• _ABOUT THIS EXERCISE_:
Of the entries below, return only those lines from the line with "et conseils juridiques." to the line with "10.00 - приезд в деревню Тюлюк.", exactly, both included.

• _EXCERPTED DATA_:

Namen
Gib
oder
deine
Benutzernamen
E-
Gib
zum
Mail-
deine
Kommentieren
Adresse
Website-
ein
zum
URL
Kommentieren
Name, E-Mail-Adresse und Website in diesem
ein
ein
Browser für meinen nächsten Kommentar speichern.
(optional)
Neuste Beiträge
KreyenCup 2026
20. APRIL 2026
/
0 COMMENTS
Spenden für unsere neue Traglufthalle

...

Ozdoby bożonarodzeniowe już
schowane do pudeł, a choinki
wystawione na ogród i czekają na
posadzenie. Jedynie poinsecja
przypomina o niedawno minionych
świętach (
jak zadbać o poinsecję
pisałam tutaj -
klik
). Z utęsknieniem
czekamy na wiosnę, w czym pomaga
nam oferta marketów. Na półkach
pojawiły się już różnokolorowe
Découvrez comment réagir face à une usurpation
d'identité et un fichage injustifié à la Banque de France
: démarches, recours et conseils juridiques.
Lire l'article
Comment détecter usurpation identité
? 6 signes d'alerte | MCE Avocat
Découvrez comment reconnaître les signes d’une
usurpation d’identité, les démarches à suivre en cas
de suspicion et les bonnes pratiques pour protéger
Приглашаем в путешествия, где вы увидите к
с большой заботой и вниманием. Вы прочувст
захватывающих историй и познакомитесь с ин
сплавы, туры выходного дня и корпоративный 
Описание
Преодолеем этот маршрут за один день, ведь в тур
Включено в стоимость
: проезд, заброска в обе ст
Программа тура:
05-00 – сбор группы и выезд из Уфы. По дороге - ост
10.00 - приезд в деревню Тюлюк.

• _OUTPUT BELOW_:
: démarches, recours et conseils juridiques.
Lire l'article
Comment détecter usurpation identité
? 6 signes d'alerte | MCE Avocat
Découvrez comment reconnaître les signes d’une
usurpation d’identité, les démarches à suivre en cas
de suspicion et les bonnes pratiques pour protéger
Приглашаем в путешествия, где вы увидите к
с большой заботой и вниманием. Вы прочувст
захватывающих историй и познакомитесь с ин
сплавы, туры выходного дня и корпоративный 
Описание
Преодолеем этот маршрут за один день, ведь в тур
Включено в стоимость
: проезд, заброска в обе ст
Программа тура:
05-00 – сбор группы и выезд из Уфы. По дороге - ост
10.00 - приезд в деревню Тюлюк.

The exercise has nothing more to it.